Problem with Traditional Method

  • The economists have traditionally been using MER (market exchange rates) to calculate GDP, which doesn’t reflect the real figures.
  • The MER method is being viewed with extreme suspicion because it underestimates the buying power of the currencies of many countries.
  • As a result, the currencies of many nations are undervalued against the dollar.
  • With PPP adjustment, IMF estimates China’s economic output outmanoeuvring the US’s by a huge margin.
  • IMF is clear in its report, it says the PPP “eliminates differences in price levels between economies” and thus compares national economies in terms of how much each nation can buy with its own currency at the prices items sell for there.
  • After the IMF, the CIA also decided to switch from MER to PPP in its annual assessment of national economies.
  • The CIA Factbook notes that
  • “The official exchange rate measure of GDP is not an accurate measure of China’s output;
  • GDP at the official exchange rate (MER GDP) substantially understates the actual level of China’s output vis-a-vis the rest of the world;
  • in China’s situation, GDP at purchasing power parity provides the best measure for comparing output across countries.”

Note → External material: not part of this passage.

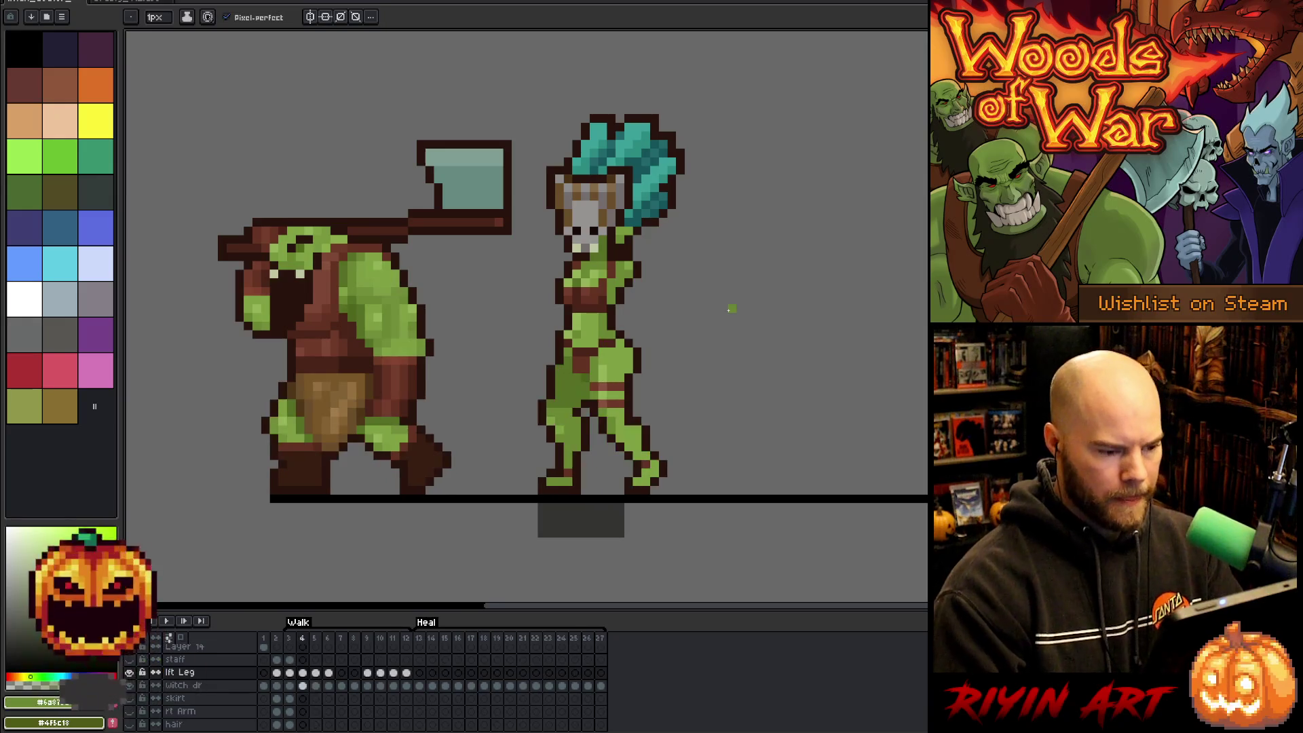
key(Right)
key(Right)
key(Left)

  • To tide over the inconsistencies with traditional methods, The Economist invented a new method called the The Big Mac Index to determine whether the currencies were at a correct level.

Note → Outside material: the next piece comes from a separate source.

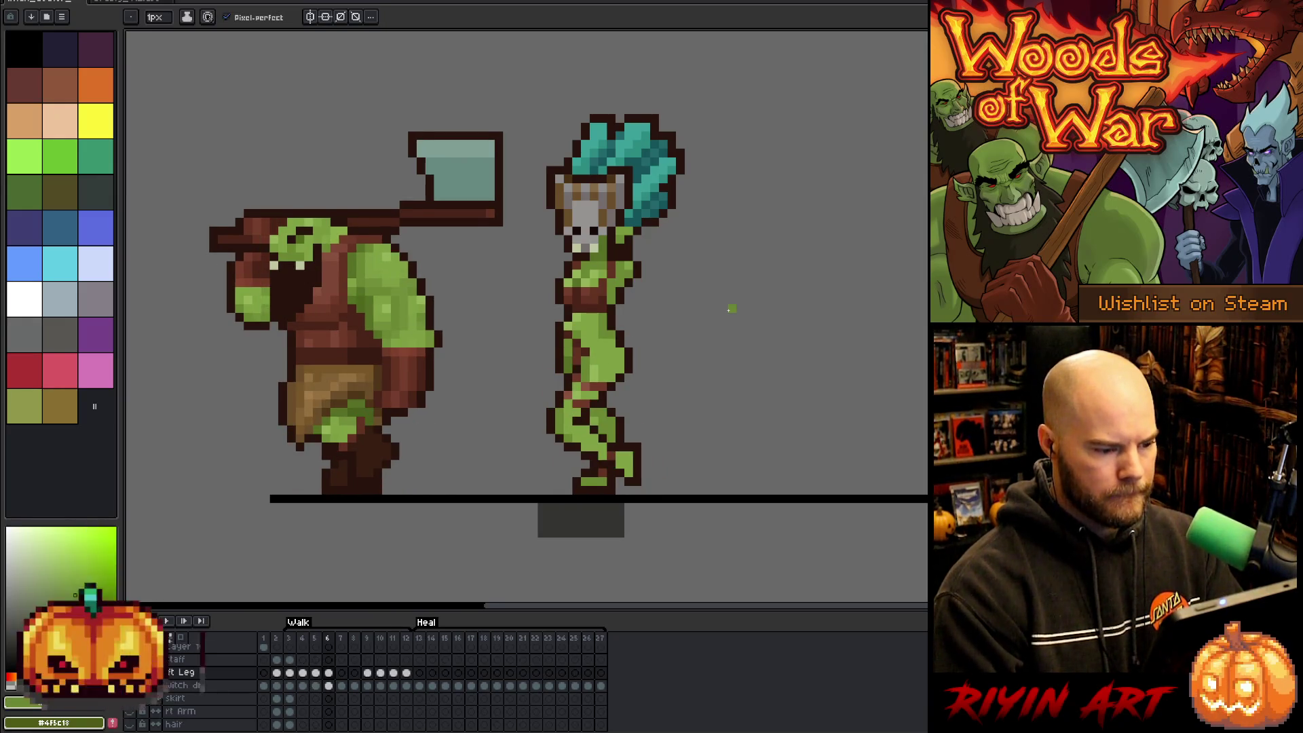
key(Right)
key(Left)
key(Right)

  • The fact is one US dollar can buy nearly twice as much in China than in America itself, and the current market exchange rates hardly acknowledge that.

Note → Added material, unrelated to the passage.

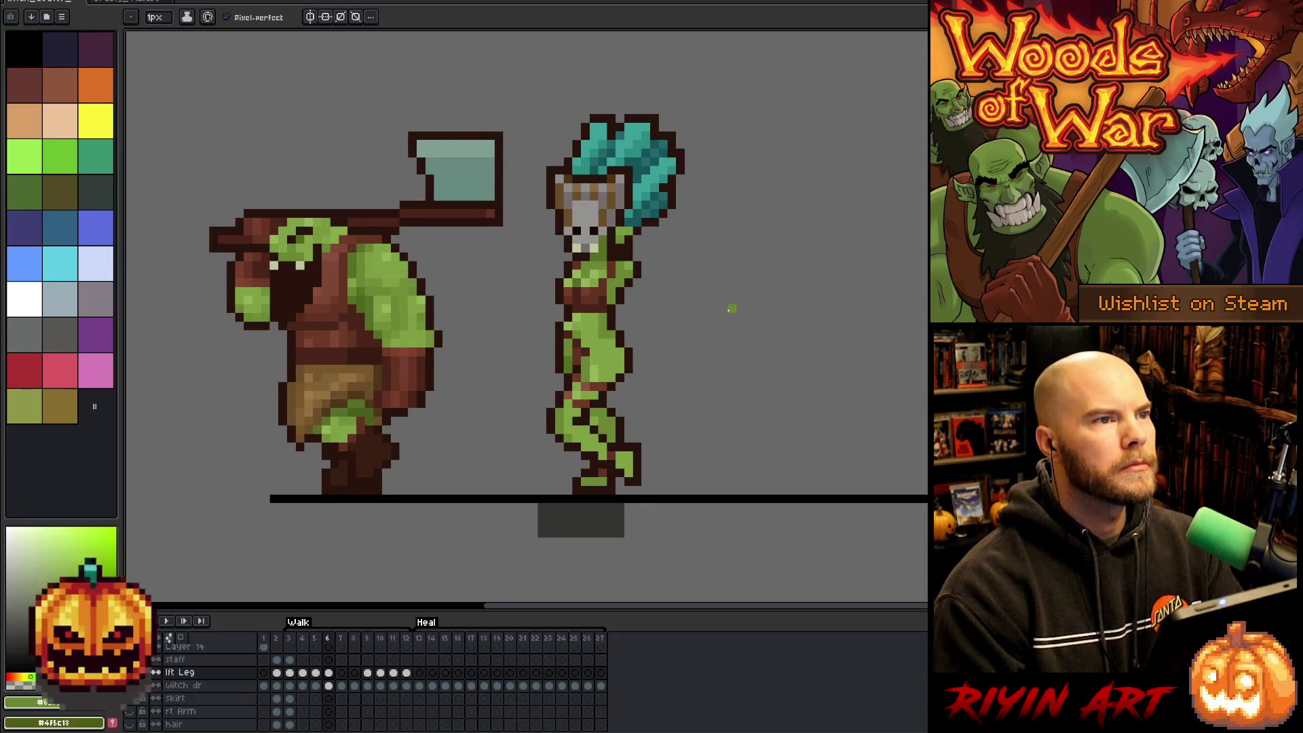
key(Right)
key(Left)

  • In 2019 China’s workers produced over 99 trillion yuan worth of goods and services.
  • America’s produced $21.4 trillion-worth. Since 6.9 yuan bought a dollar last year, on average, China’s GDP was worth only $14trn when converted into dollars at market rates.
  • That was still well short of America’
  • But 6.9 yuan stretches further in China than a dollar goes in America.
  • One example is McDonald’s Big Mac.
  • It costs about 21.70 yuan in China and $5.71 in America.
  • By that measure, 3.8 yuan buys as much as a dollar.
  • But if that is the case, then 99trn yuan can buy as much as $26trn, and China’s economy is already considerably bigger than America’
  • China’s economic growth rate has been growing at a mind-boggling rate of around 10% for almost the last 30 years.
  • The country has witnessed startling growth in every sector, with the manufacturing sector being the engine of overall resurgence.
  • It has made unstoppable advances in its military power, building and accumulating world-class defence equipment.
  • According to the IMF estimates, China will grow by 8.2% next year, down a full percentage point from the IMF’s April estimate but strong enough to account for more than one-quarter of global growth.

The Big Mac Index

  • The big mac index was invented by The Economist in 1986 as a lighthearted guide to whether currencies are at their “correct”
  • It is based on the theory of purchasing-power parity (PPP), the notion that in the long run exchange rates should move towards the rate that would equalise the prices of an identical basket of goods and services (in this case, a burger) in any two countries.
  • Burgernomics was never intended as a precise gauge of currency misalignment, merely a tool to make exchange-rate theory more digestible.
  • The GDP-adjusted index addresses the criticism that you would expect average burger prices to be cheaper in poor countries than in rich ones because labour costs are lower.
  • PPP signals where exchange rates should be heading in the long run, as a country like China gets richer, but it says little about today’s equilibrium rate.
  • The relationship between prices and GDP per person may be a better guide to the current fair value of a currency.